PROVIDED RECORDS:
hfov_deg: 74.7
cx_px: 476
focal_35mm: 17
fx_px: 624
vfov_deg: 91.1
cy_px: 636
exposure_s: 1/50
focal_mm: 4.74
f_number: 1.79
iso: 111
* * *
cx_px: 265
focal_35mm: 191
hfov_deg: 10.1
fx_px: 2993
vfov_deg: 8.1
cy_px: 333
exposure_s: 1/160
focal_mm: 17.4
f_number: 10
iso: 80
...
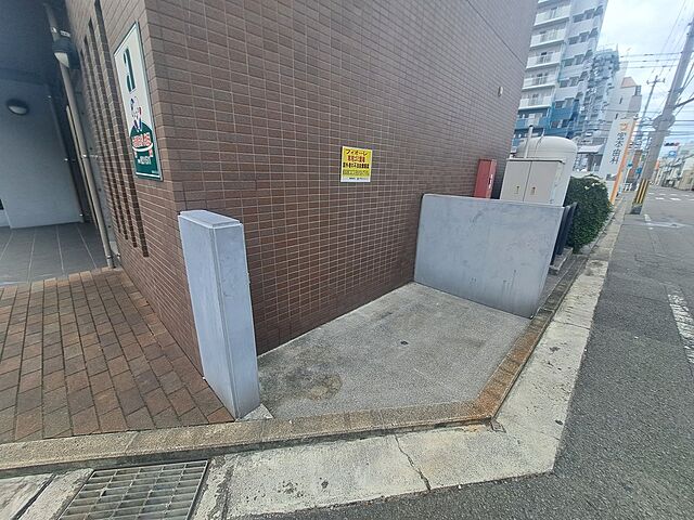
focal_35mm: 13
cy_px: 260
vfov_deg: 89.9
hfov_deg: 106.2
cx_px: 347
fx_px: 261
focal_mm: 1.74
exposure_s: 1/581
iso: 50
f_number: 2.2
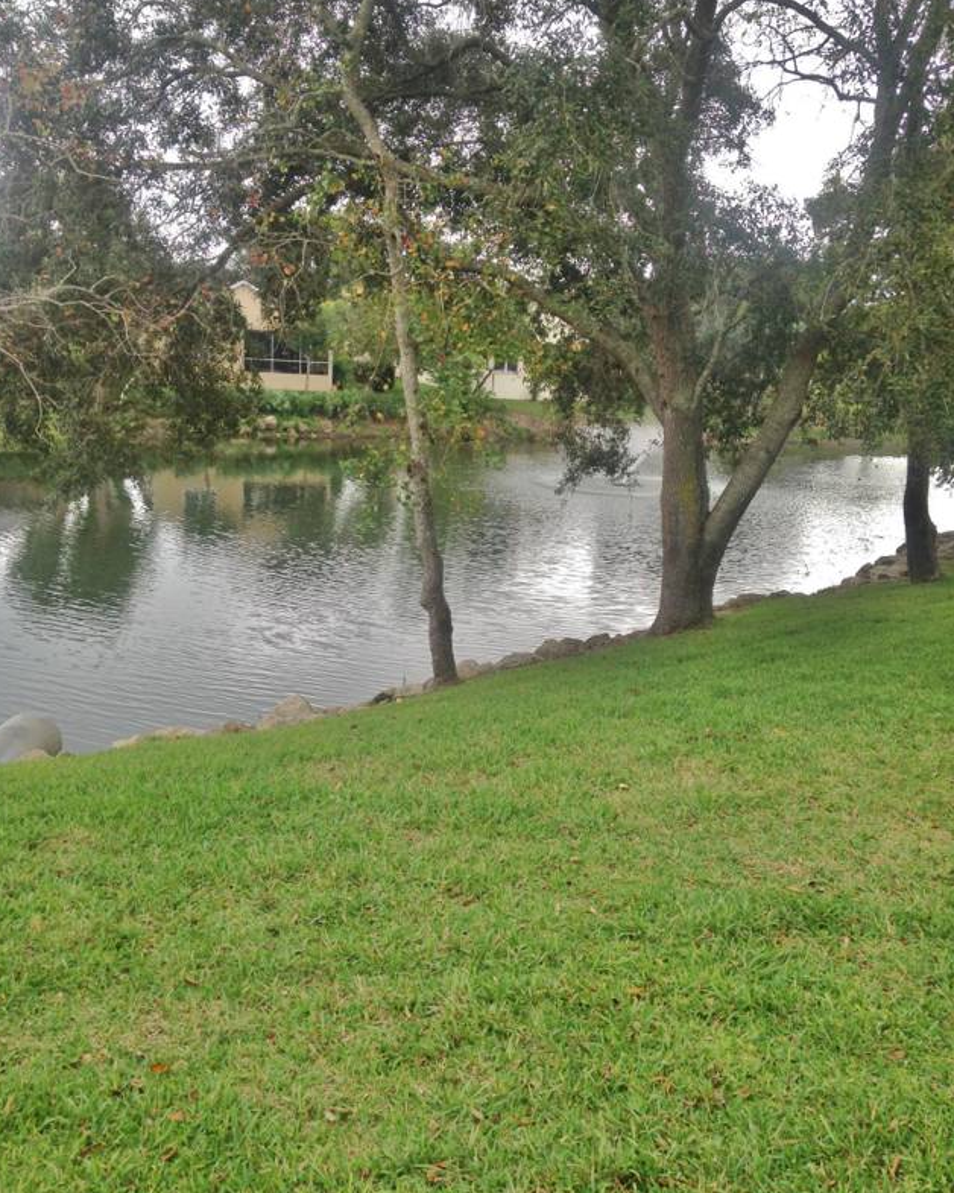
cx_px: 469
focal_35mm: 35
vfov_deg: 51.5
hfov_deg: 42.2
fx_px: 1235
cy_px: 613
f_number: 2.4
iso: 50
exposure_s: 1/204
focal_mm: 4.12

WHAT YOU HAVE TO DO: Within the material above, find the part that opens with the line containing "vfov_deg: 89.9" and closes with the line containing "focal_mm: 4.12", and reproduce it exactly without the pictures.

RESULT FOR THIS TASK:
vfov_deg: 89.9
hfov_deg: 106.2
cx_px: 347
fx_px: 261
focal_mm: 1.74
exposure_s: 1/581
iso: 50
f_number: 2.2
cx_px: 469
focal_35mm: 35
vfov_deg: 51.5
hfov_deg: 42.2
fx_px: 1235
cy_px: 613
f_number: 2.4
iso: 50
exposure_s: 1/204
focal_mm: 4.12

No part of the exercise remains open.